Teks Dokumen -
>>>

Bukankah sebuah bola yang sudah bulat sempurna jika kita tambahi atau
kurangi malah akan merusak keindahannya??
Perbuatan bid’ah adalah kesesatan
walaupun orang-orang menganggap perbuatan tersebut adalah kebaikan,
sebagaimana perkataan sahabat Abdullah Ibnu Umar,
كُلُّ بِدْعَةٍ ضَلاَلَةٌ وَإِنْ رَآهَا النَّاسُ حَسَنَةً
“Setiap bid’ah adalah kesesatan meskipun manusia menganggap perbuatan tersebut adalah kebaikan.”Rasulullah shallallahu ‘alaihi wa sallam bersabda,
مَنْ أَحْدَثَ فِي أَمْرِنَا هَذَا مَا لَيْسَ مِنْهُ فَهُوَ رَدٌّ
“Barangsiapa yang mengada-adakan suatu perkara dalam agama ini tanpa ada tuntunannya maka amalannya tersebut tertolak.” (HR. Bukhari Muslim)

<<<

Koordinat titik penanda anggota tubuh -
>>>

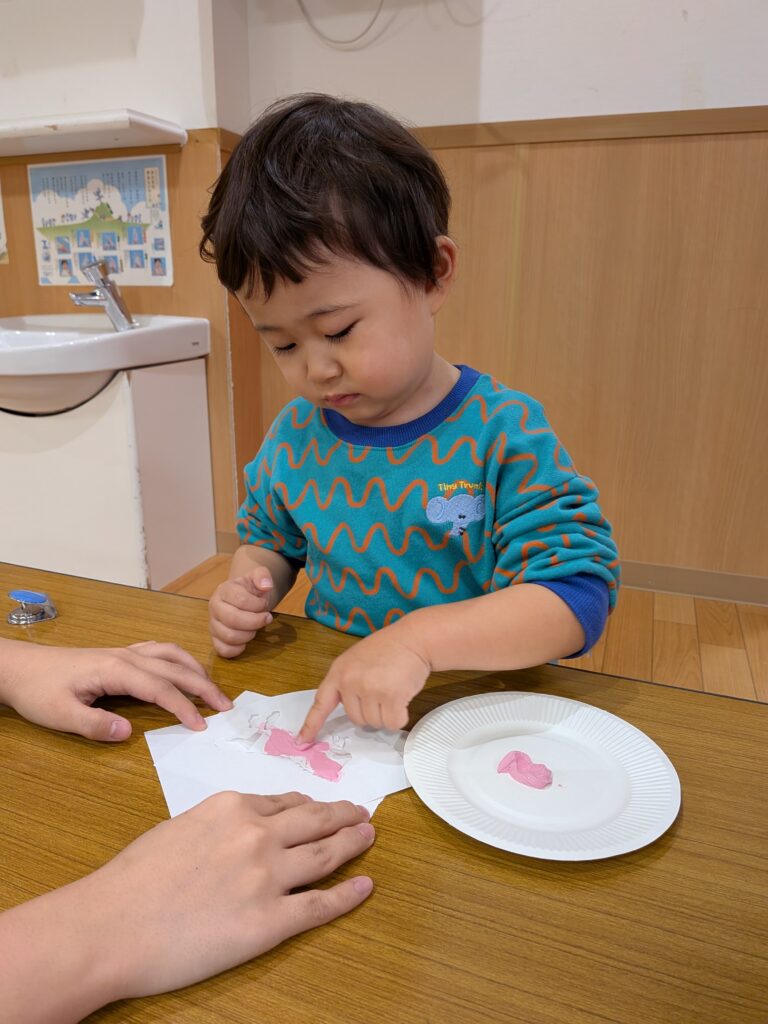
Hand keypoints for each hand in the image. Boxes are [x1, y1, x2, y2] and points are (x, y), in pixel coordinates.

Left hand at [0, 640, 231, 740]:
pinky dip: (179, 660)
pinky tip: (183, 670)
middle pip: (175, 669)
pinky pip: (159, 651)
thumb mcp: (61, 715)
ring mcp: (124, 652)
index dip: (184, 708)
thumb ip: (96, 725)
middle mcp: (126, 656)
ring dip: (195, 669)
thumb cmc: (39, 691)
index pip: (161, 689)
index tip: (202, 726)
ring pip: (171, 654)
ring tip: (212, 688)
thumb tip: (130, 732)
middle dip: (203, 686)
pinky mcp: (119, 654)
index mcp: (116, 670)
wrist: (19, 667)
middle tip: (226, 706)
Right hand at [0, 793, 374, 1019]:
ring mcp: (268, 878)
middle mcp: (258, 835)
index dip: (309, 805)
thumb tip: (243, 825)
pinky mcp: (270, 922)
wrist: (113, 925)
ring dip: (353, 843)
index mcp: (232, 808)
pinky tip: (364, 886)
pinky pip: (320, 905)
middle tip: (363, 812)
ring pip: (326, 855)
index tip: (323, 806)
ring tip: (369, 836)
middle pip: (315, 821)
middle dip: (343, 815)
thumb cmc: (134, 878)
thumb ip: (218, 823)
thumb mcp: (180, 827)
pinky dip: (348, 895)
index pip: (284, 803)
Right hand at [209, 567, 274, 656]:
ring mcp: (213, 624)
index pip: (240, 600)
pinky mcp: (215, 639)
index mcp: (224, 590)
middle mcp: (214, 607)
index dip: (258, 605)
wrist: (243, 599)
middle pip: (233, 619)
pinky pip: (223, 650)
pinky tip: (246, 641)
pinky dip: (237, 649)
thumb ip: (262, 575)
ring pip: (229, 636)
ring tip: (255, 628)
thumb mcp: (258, 576)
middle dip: (255, 621)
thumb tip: (266, 585)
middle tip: (266, 618)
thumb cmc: (250, 590)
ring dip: (249, 635)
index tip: (265, 605)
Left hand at [298, 626, 431, 742]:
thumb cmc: (388, 649)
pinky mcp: (391, 696)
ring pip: (375, 723)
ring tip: (393, 689)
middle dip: (371, 711)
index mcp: (339, 672)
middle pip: (356, 719)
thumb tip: (350, 709)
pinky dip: (400, 716)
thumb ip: (347, 682)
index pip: (321, 703)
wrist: (413, 638)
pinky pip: (393, 723)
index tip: (303, 741)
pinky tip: (403, 696)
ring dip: (387, 713)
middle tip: (382, 689)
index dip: (312, 724)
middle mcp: (350, 681)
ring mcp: (370, 688)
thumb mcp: (357, 660)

<<<

Daftar Kegiatan -
1. Tentukan apakah setiap pernyataan berikut sesuai dengan teks tentang bid’ah, lalu jawab ya atau tidak disertai kutipan kata-kata teks yang menjadi penentunya.
(a) Bid’ah tetap dianggap kesesatan walaupun orang-orang memandangnya sebagai kebaikan.
(b) Perkataan "Setiap bid’ah adalah kesesatan meskipun manusia menganggap perbuatan tersebut adalah kebaikan" disandarkan kepada Rasulullah.
(c) Hadis tentang amalan yang tertolak diriwayatkan oleh Bukhari Muslim.
2. Ringkaslah bagian teks tentang bid’ah yang diawali "Perbuatan bid’ah adalah kesesatan" hingga akhir menjadi daftar singkat yang tetap memuat fakta-fakta utamanya.

Hasil -
1.
(a) Ya. "Perbuatan bid’ah adalah kesesatan walaupun orang-orang menganggap perbuatan tersebut adalah kebaikan"
(b) Tidak. "sebagaimana perkataan sahabat Abdullah Ibnu Umar"
(c) Ya. "(HR. Bukhari Muslim)"

2.
- Bid’ah adalah kesesatan walaupun orang-orang menganggapnya kebaikan.
- Sahabat Abdullah Ibnu Umar berkata bahwa setiap bid’ah adalah kesesatan meskipun manusia menganggapnya kebaikan.
- Rasulullah shallallahu ‘alaihi wa sallam bersabda bahwa siapa pun yang mengada-adakan suatu perkara dalam agama tanpa tuntunan, amalannya tertolak (HR. Bukhari Muslim).